**EXERCISE DIRECTIONS**
Without including any images, repeat the data exactly.

**SUPPLIED MATERIAL**
▼
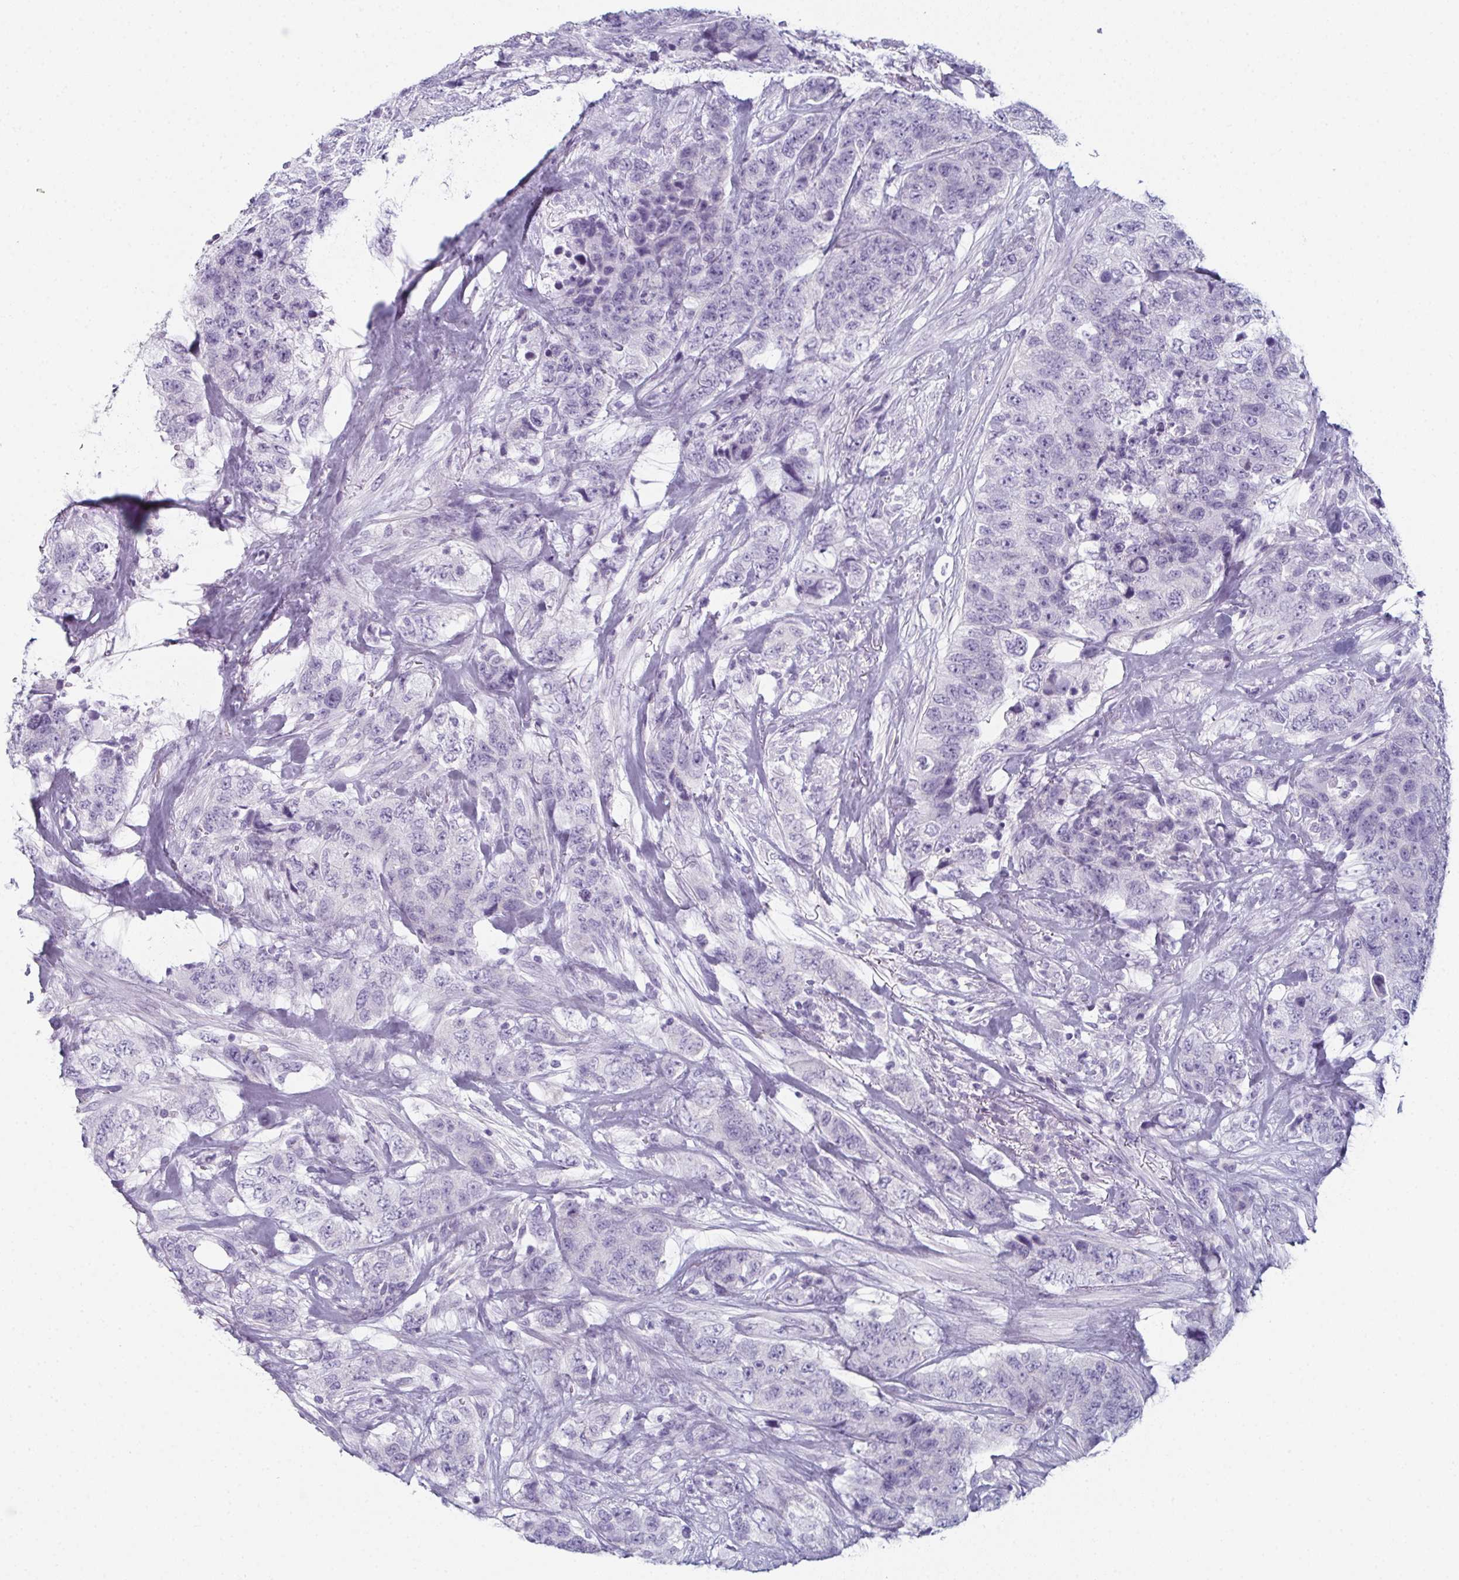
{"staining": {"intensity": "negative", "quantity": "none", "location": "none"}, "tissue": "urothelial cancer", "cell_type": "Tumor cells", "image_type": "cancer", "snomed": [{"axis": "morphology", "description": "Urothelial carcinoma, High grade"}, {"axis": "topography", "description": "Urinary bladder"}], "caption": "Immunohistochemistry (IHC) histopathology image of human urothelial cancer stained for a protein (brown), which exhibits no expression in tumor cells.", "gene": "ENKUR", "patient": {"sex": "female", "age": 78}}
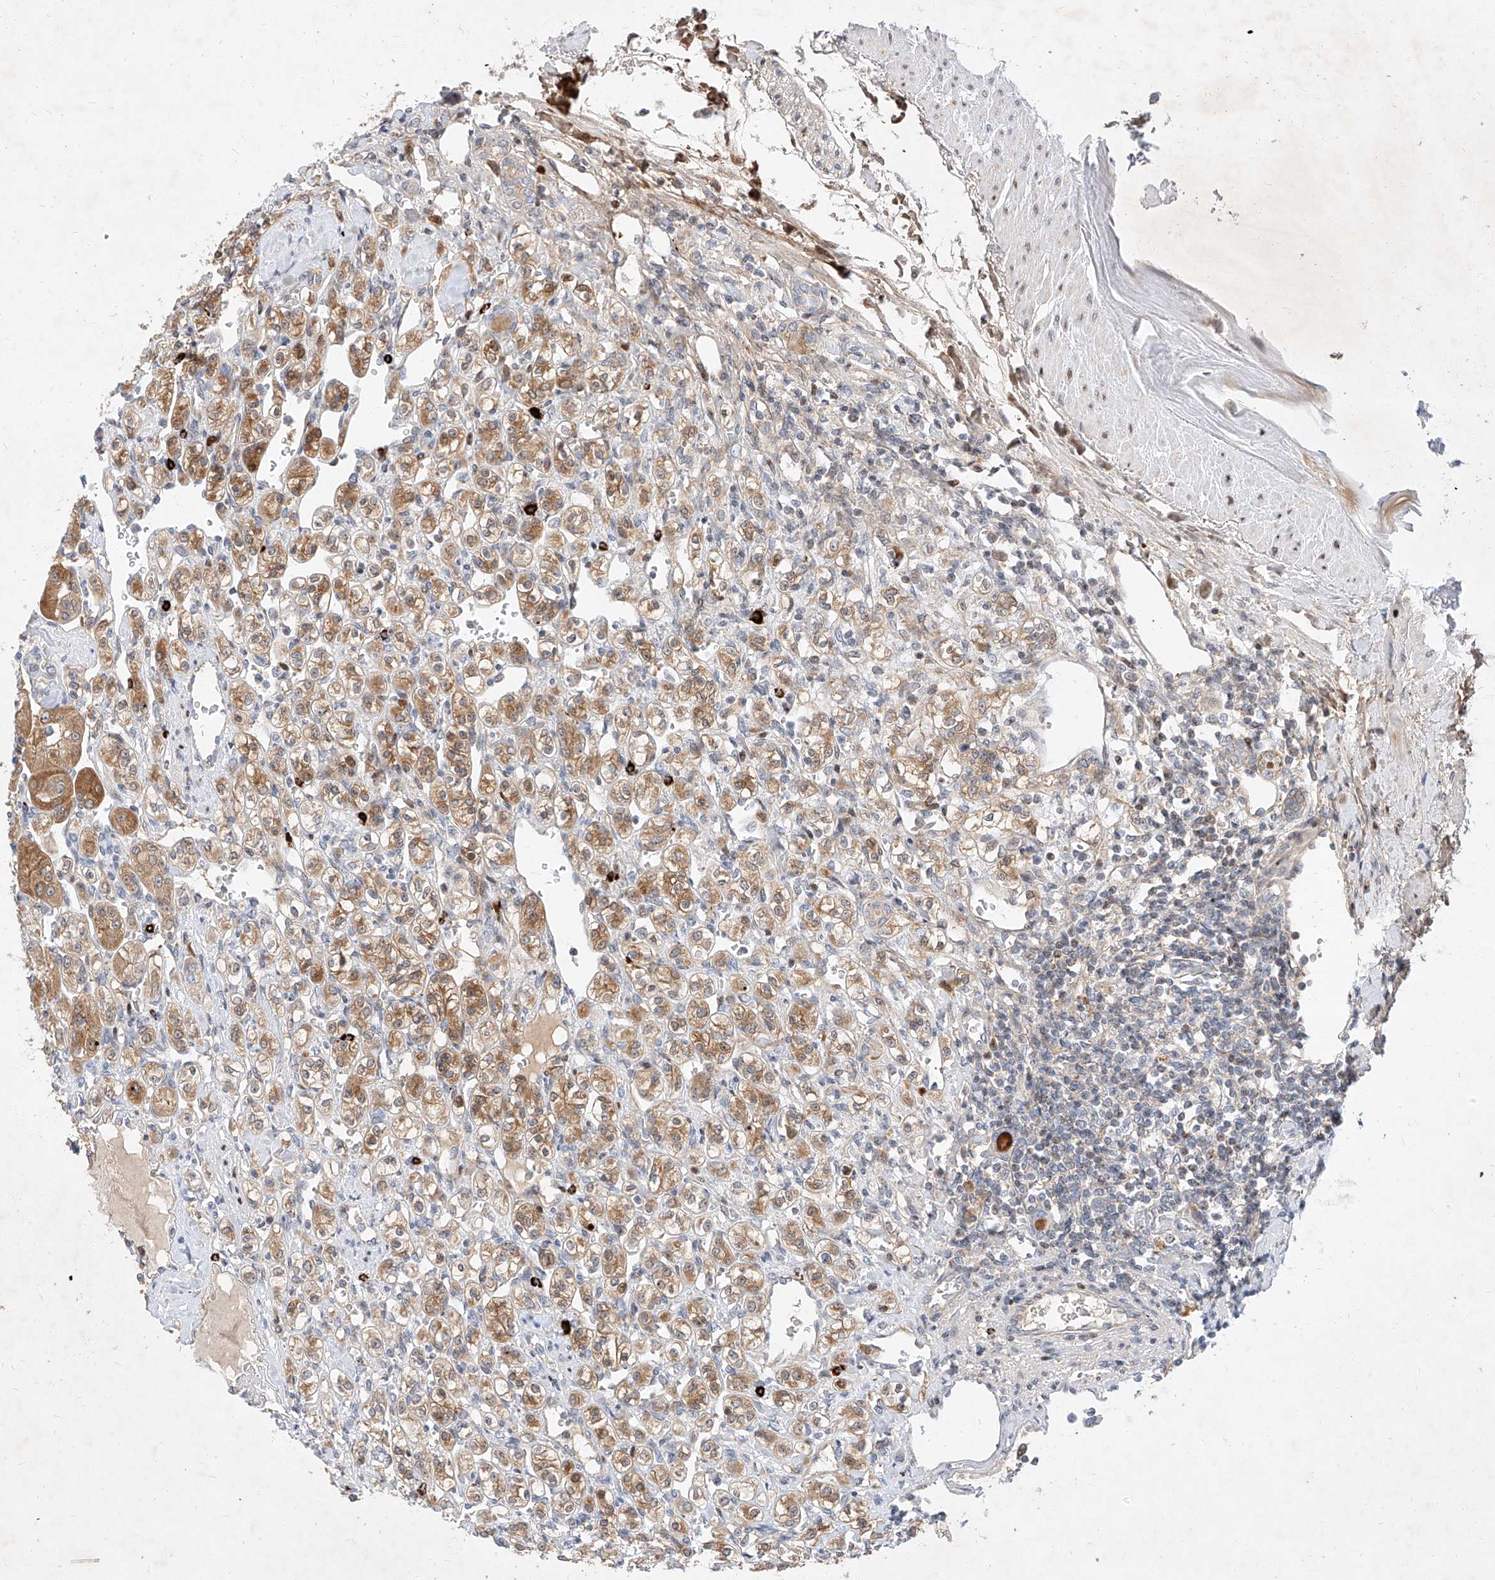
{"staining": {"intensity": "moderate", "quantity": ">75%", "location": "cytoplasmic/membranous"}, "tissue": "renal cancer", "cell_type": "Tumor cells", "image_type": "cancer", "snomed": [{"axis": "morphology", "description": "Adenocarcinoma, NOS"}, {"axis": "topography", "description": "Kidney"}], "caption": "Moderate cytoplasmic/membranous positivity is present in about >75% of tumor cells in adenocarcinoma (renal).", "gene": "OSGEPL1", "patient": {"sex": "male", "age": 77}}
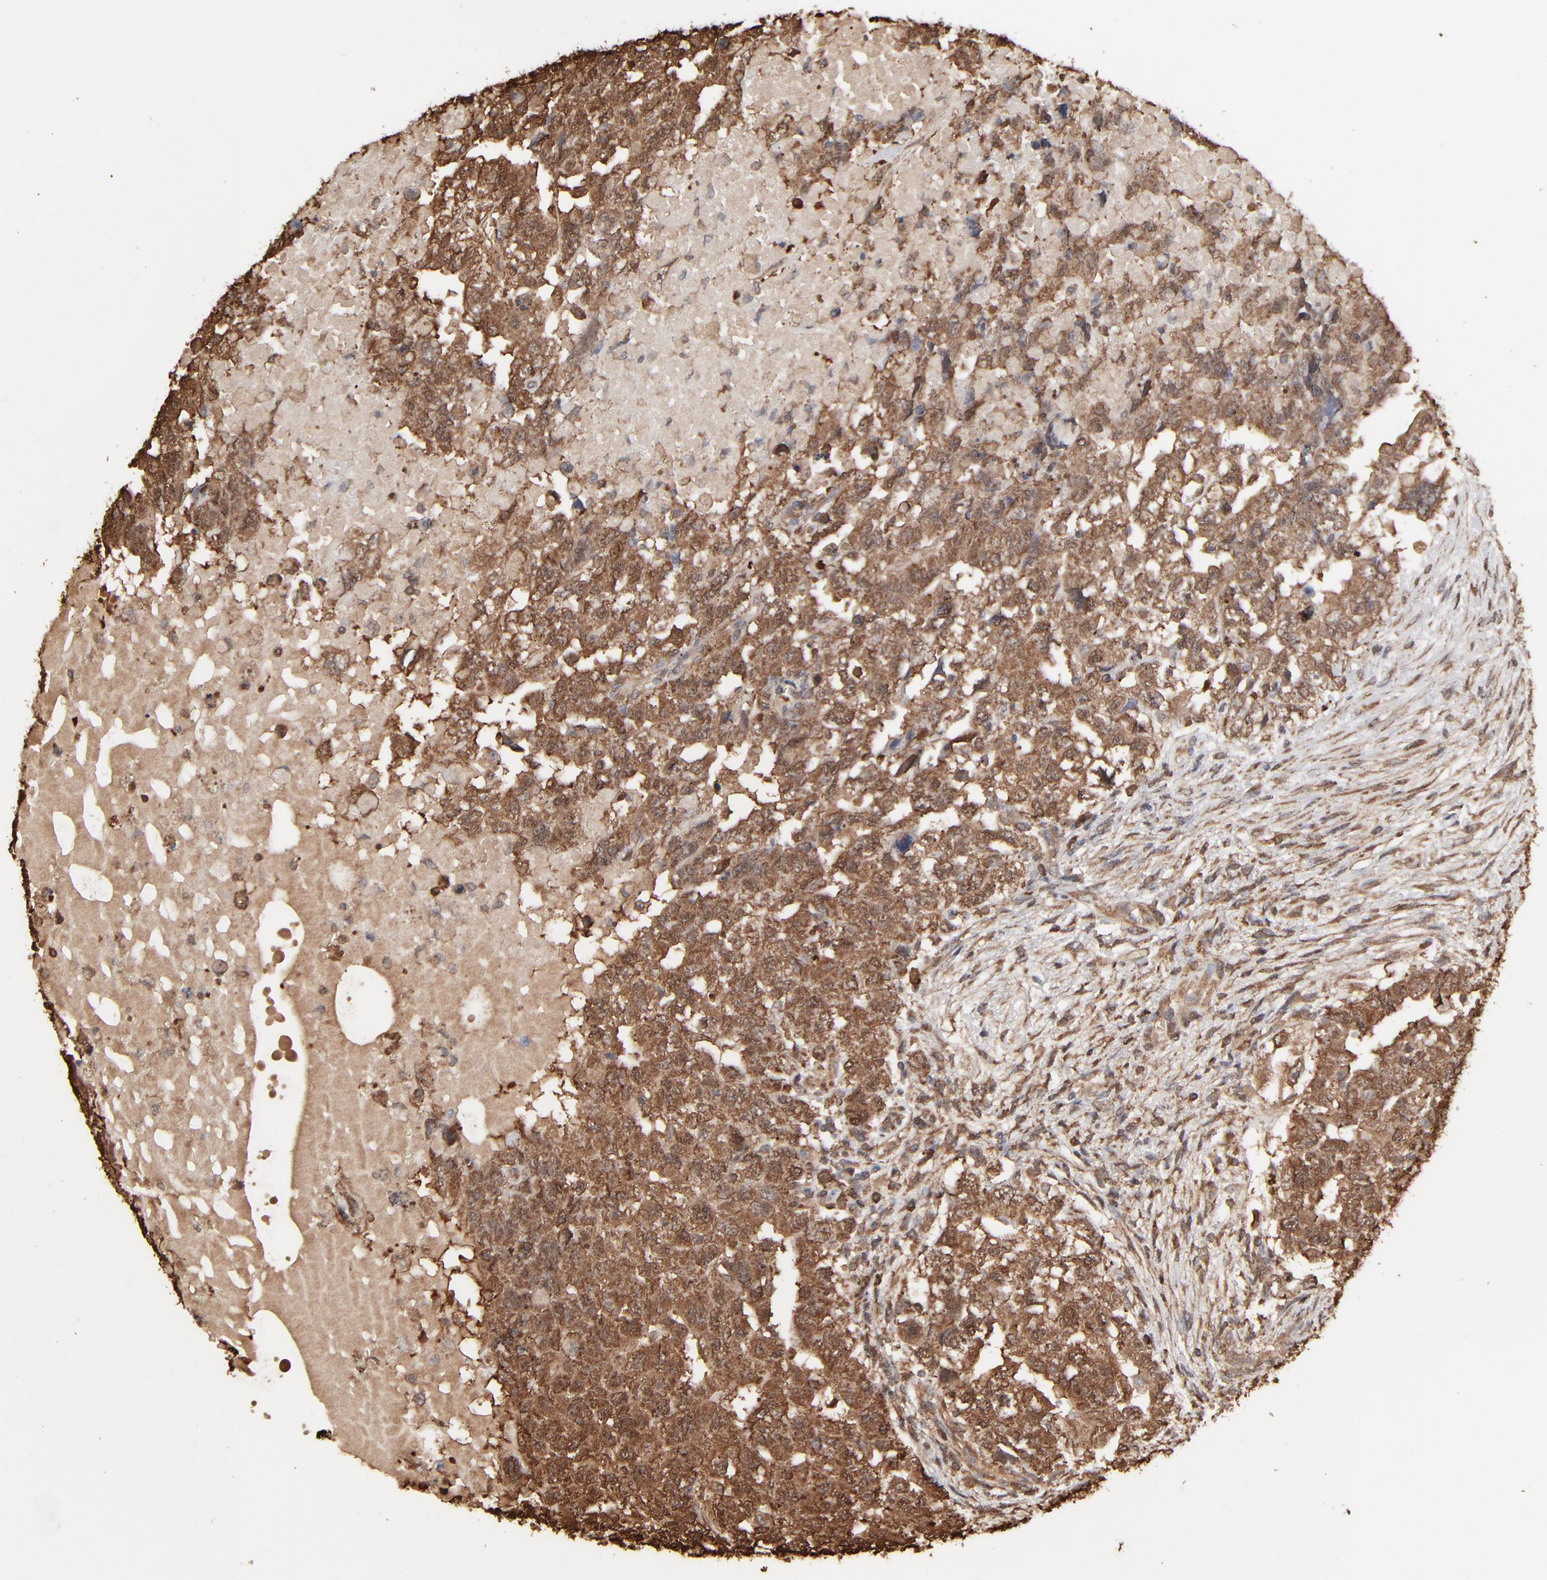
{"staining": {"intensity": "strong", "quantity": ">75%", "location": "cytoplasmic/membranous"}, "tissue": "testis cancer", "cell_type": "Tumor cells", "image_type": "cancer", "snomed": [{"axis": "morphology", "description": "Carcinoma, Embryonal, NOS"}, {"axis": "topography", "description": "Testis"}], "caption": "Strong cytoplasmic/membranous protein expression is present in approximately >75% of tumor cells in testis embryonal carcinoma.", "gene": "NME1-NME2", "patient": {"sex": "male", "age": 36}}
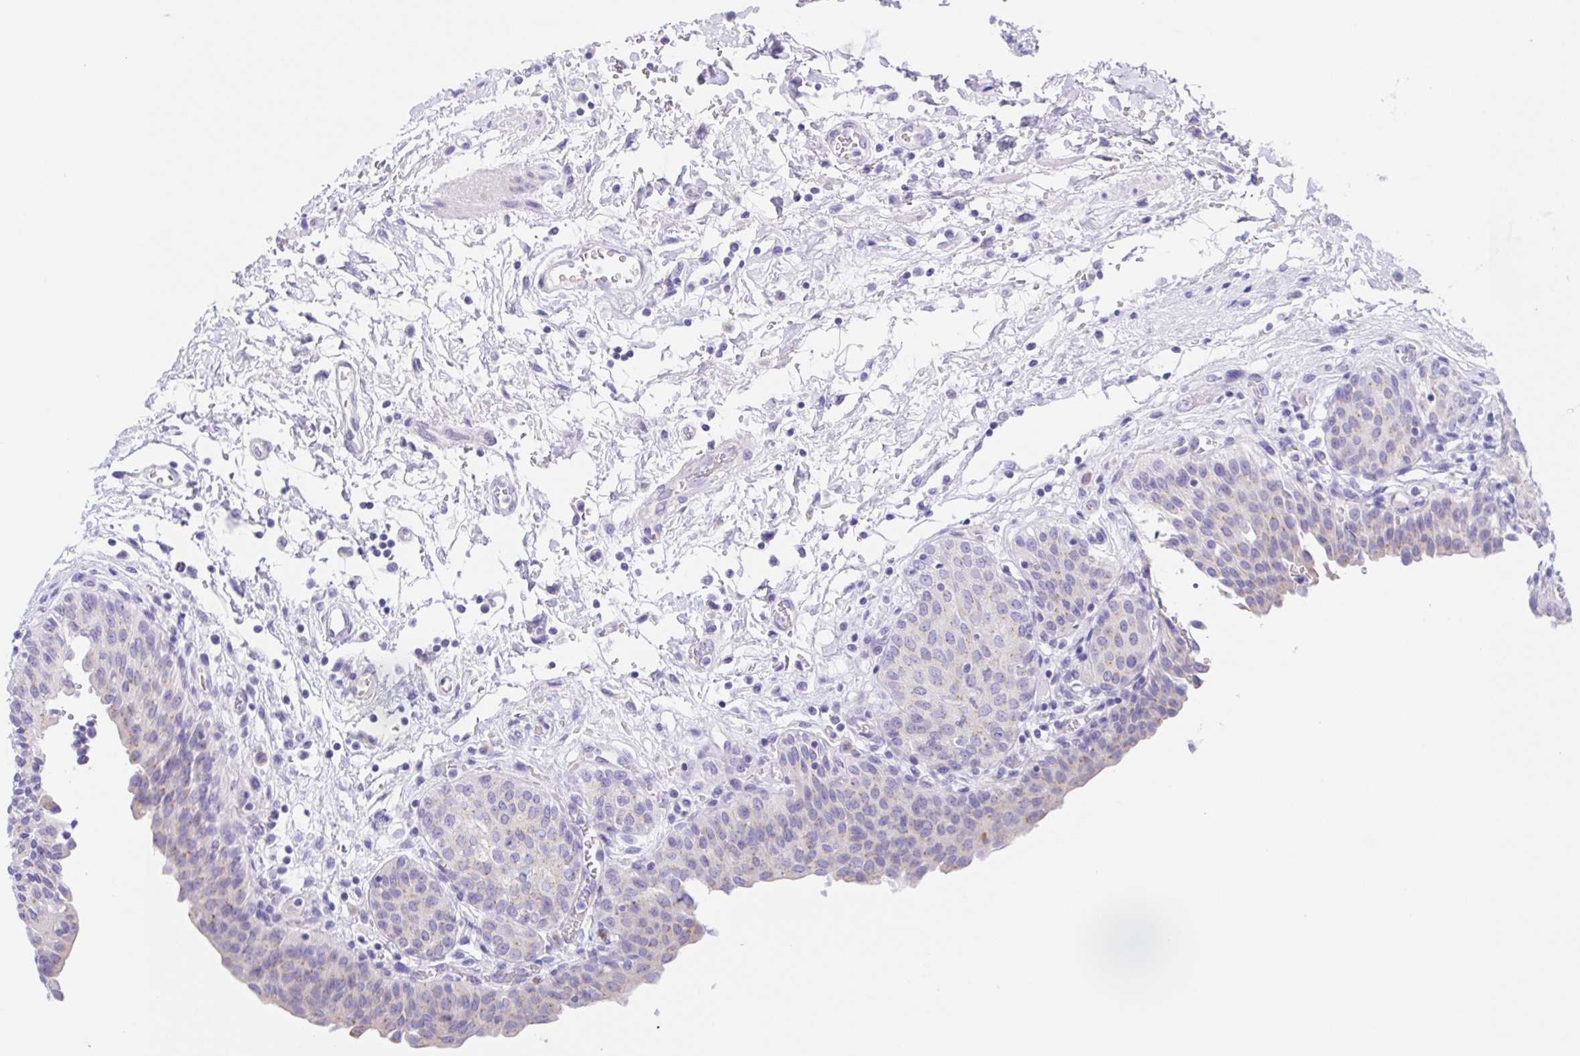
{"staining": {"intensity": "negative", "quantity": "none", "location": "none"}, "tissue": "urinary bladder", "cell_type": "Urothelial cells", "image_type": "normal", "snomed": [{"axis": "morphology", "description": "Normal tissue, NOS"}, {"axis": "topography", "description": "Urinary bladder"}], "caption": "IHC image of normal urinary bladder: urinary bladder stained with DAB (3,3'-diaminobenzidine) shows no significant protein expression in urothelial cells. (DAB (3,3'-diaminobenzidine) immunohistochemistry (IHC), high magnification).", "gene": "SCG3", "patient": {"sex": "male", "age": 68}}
▲
**ANSWER TO THE EXERCISE**
{"staining": {"intensity": "negative", "quantity": "none", "location": "none"}, "tissue": "urothelial cancer", "cell_type": "Tumor cells", "image_type": "cancer", "snomed": [{"axis": "morphology", "description": "Urothelial carcinoma, High grade"}, {"axis": "topography", "description": "Urinary bladder"}], "caption": "Immunohistochemistry (IHC) histopathology image of human urothelial cancer stained for a protein (brown), which exhibits no expression in tumor cells.", "gene": "ENKUR", "patient": {"sex": "female", "age": 78}}
{"staining": {"intensity": "moderate", "quantity": ">75%", "location": "cytoplasmic/membranous"}, "tissue": "renal cancer", "cell_type": "Tumor cells", "image_type": "cancer", "snomed": [{"axis": "morphology", "description": "Adenocarcinoma, NOS"}, {"axis": "topography", "description": "Kidney"}], "caption": "Moderate cytoplasmic/membranous positivity is present in about >75% of tumor cells in adenocarcinoma (renal).", "gene": "OSGEPL1", "patient": {"sex": "male", "age": 77}}
{"staining": {"intensity": "strong", "quantity": ">75%", "location": "cytoplasmic/membranous"}, "tissue": "testis cancer", "cell_type": "Tumor cells", "image_type": "cancer", "snomed": [{"axis": "morphology", "description": "Carcinoma, Embryonal, NOS"}, {"axis": "topography", "description": "Testis"}], "caption": "Strong cytoplasmic/membranous protein expression is present in approximately >75% of tumor cells in testis embryonal carcinoma.", "gene": "NME1-NME2", "patient": {"sex": "male", "age": 36}}
{"staining": {"intensity": "negative", "quantity": "none", "location": "none"}, "tissue": "urinary bladder", "cell_type": "Urothelial cells", "image_type": "normal", "snomed": [{"axis": "morphology", "description": "Normal tissue, NOS"}, {"axis": "topography", "description": "Urinary bladder"}], "caption": "IHC image of normal urinary bladder: urinary bladder stained with DAB (3,3'-diaminobenzidine) shows no significant protein expression in urothelial cells. (DAB (3,3'-diaminobenzidine) immunohistochemistry (IHC), high magnification).", "gene": "SCG3", "patient": {"sex": "male", "age": 68}}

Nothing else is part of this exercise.